Let's just cut to the chase and look at the corner plot.

In [52]:
# Use triangle.corner to make summary plot
fig = corner.corner(sampler.flatchain, labels=param_names, bins=100)
/Users/Justin/anaconda/lib/python3.4/site-packages/matplotlib/collections.py:650: FutureWarning: elementwise comparison failed; returning scalar instead, but in the future will perform elementwise comparison
  if self._edgecolors_original != str('face'):
/Users/Justin/anaconda/lib/python3.4/site-packages/matplotlib/collections.py:590: FutureWarning: elementwise comparison failed; returning scalar instead, but in the future will perform elementwise comparison
  if self._edgecolors == str('face'):

First off, the small set of samples away from the rest is a sign that one or a few of the walkers was not completely burned in. For the purposes of expedience in the tutorial, we are taking few samples and even fewer burn-in steps. You can fix this by boosting n_burn.

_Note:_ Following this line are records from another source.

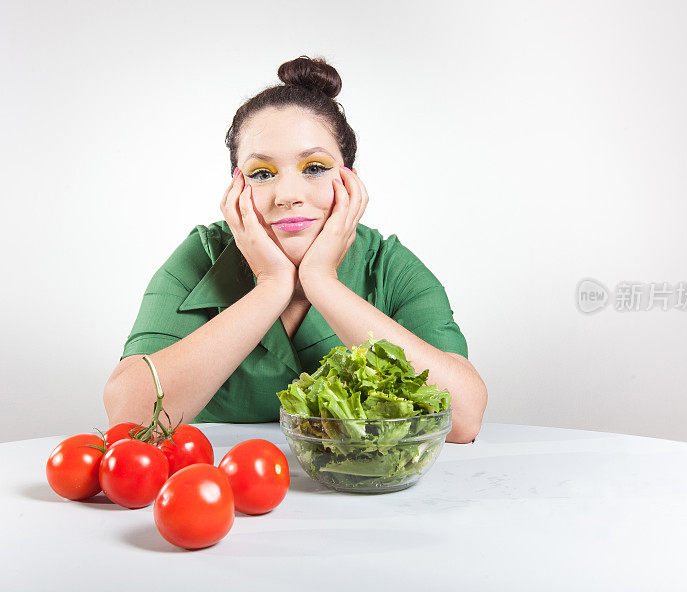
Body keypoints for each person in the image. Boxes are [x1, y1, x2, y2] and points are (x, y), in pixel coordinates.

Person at [103, 55, 487, 444]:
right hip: (216, 478)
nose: (288, 196)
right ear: (237, 188)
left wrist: (322, 282)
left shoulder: (388, 265)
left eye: (315, 167)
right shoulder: (200, 256)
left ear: (350, 180)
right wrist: (272, 286)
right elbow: (127, 416)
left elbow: (464, 419)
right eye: (262, 174)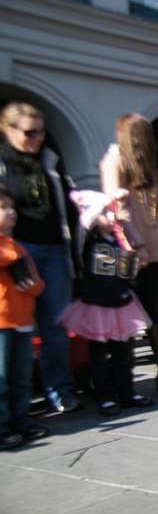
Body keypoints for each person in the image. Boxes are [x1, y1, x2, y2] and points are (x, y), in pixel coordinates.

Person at [0, 102, 81, 413]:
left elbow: (66, 207)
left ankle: (59, 390)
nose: (37, 138)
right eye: (29, 132)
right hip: (17, 251)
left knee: (56, 324)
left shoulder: (49, 159)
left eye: (40, 132)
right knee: (13, 327)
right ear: (7, 130)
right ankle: (13, 404)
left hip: (55, 248)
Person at [100, 114, 158, 392]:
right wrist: (137, 247)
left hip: (155, 250)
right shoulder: (115, 162)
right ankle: (125, 380)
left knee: (154, 311)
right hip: (130, 252)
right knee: (127, 312)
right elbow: (118, 210)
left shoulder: (147, 166)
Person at [59, 190, 155, 416]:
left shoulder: (119, 243)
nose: (112, 217)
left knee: (122, 354)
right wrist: (96, 206)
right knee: (99, 356)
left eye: (112, 213)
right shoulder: (88, 243)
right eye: (105, 213)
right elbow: (82, 230)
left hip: (120, 305)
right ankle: (106, 398)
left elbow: (126, 275)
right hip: (96, 307)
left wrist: (133, 268)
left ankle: (127, 393)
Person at [0, 183, 50, 449]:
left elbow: (38, 284)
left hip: (22, 321)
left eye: (12, 207)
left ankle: (21, 421)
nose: (11, 212)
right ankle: (2, 426)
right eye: (3, 207)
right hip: (1, 322)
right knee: (1, 379)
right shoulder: (11, 249)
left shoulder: (17, 246)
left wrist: (32, 285)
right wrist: (12, 255)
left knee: (21, 378)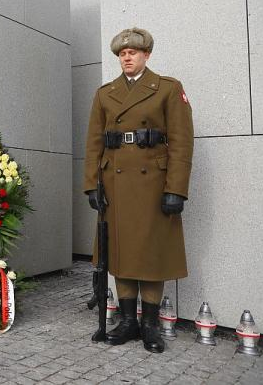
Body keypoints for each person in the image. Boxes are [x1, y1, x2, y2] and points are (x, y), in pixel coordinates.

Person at [84, 27, 194, 354]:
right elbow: (93, 143)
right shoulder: (106, 93)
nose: (126, 57)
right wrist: (92, 183)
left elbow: (182, 142)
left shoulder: (167, 89)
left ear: (146, 54)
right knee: (119, 251)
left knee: (151, 253)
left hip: (153, 185)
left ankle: (150, 325)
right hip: (115, 184)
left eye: (132, 52)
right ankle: (128, 321)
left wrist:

Now, we notice very strong correlation between $p_2$ and $r_2$, and also between $p_1$ and $r_1$. We also see some strongly non-Gaussian shapes to the posteriors in the contour plots. We also start to see tails in the marginalized posteriors. These are all immediately apparent from the MCMC samples, further demonstrating its tremendous utility.